Written tasks:
1 – From the tribunal decision, echo the passage that begins at the words "Important features of" and stops after the words "elsewhere, in the real world.".
2 – Answer these questions from the tribunal decision:
(a) In what year was the contract made under which the claimant supplies sleepers from Rochester?
(b) Who will supply the missing evidence about the claimant's costs?
(c) In the no scheme world, from where would the claimant have supplied sleepers under the P3 contract?
3 – Summarize the tribunal decision in two sentences.

[2025] UKUT 00138 (LC)
Upper Tribunal Lands Chamber

[2025] UKUT 00138 (LC)

Fecha: 02-May-2025

The issues in the appeal

The issues in the appeal

38.

As explained above, the Tribunal has to decide the profit or losses the claimant would have made absent the compulsory purchase in the imaginary “no scheme world”, and the profit or losses made already and to be made in the future in the real world. We can then determine whether the claimant’s sleepers business has suffered a loss of profits as a result of the compulsory purchase, and if so the amount of compensation payable, or, as the Secretary of State says, has made a gain which must be set against other sums payable to it.

39.

We have heard evidence so far from the claimant’s witnesses of fact, and from expert witnesses called by both parties in relation to the manufacture and supply of sleepers. That evidence enables us to make findings about the market in sleepers, the claimant’s share of that market, and the prices it has charged, will charge and – in the no scheme world – would have charged, and also about the likely duration of the claimant’s business, in both the real and no scheme worlds. But we cannot reach a final determination because we have not yet heard evidence about the claimant’s costs, which will generate sums for profit and loss, of which the future elements have to be discounted to give an overall figure at the valuation date. That missing evidence will be supplied by the forensic accountants from whom we have yet to hear, and their evidence and calculations must follow from the findings we make about the evidence we have heard. It is for the sleepers experts and not for the accountants to give evidence about price, about the volume of sleepers required in the market, and about the claimant’s market share.

40.

Important features of those two worlds are known. In the real world, the claimant is supplying sleepers from Rochester under a contract made in 2020, for a supply of sleepers for four years with a possible four one-year extensions, and with no MGV. The price of sleepers in the past and under the present contract is known; the volumes required by NR ‘to track’ (i.e. not sent to stockpile) to date, from 2017/18 onwards, are the subject of some dispute, and the size of the future market in sleepers and the claimant’s share of that market are hotly contested. We also have to make findings about the duration of the claimant’s business, at Rochester and elsewhere, in the real world.

41.

In the no scheme world it is agreed that NR’s requirement for sleepers is the same as in the real world, past and future. It is agreed that in the no scheme world the 2012 contract would have been extended as it was in the real world (paragraph 30 above), that there would have been a P3 ITT in 2019, and that the claimant would have been awarded the P3 contract to supply sleepers from WWH. We have to determine the likely duration of the claimant’s business at WWH, and make findings about pricing and about market share to date and in the future in the no scheme world.

42.

We address the issues between the parties under the following heads.

43.

Available data:
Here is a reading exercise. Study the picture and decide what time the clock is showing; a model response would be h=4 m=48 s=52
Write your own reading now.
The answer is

Response list:
1 –
Important features of those two worlds are known. In the real world, the claimant is supplying sleepers from Rochester under a contract made in 2020, for a supply of sleepers for four years with a possible four one-year extensions, and with no MGV. The price of sleepers in the past and under the present contract is known; the volumes required by NR ‘to track’ (i.e. not sent to stockpile) to date, from 2017/18 onwards, are the subject of some dispute, and the size of the future market in sleepers and the claimant’s share of that market are hotly contested. We also have to make findings about the duration of the claimant’s business, at Rochester and elsewhere, in the real world.

2 –
(a) 2020
(b) The forensic accountants
(c) WWH

3 – The tribunal must compare the claimant's profits or losses in the real world with those it would have made in an imaginary "no scheme world" without the compulsory purchase, to decide whether its sleepers business suffered a loss or made a gain. It has heard evidence about the sleepers market, prices, the claimant's market share and the likely duration of its business, but it cannot reach a final determination until forensic accountants give evidence about the claimant's costs.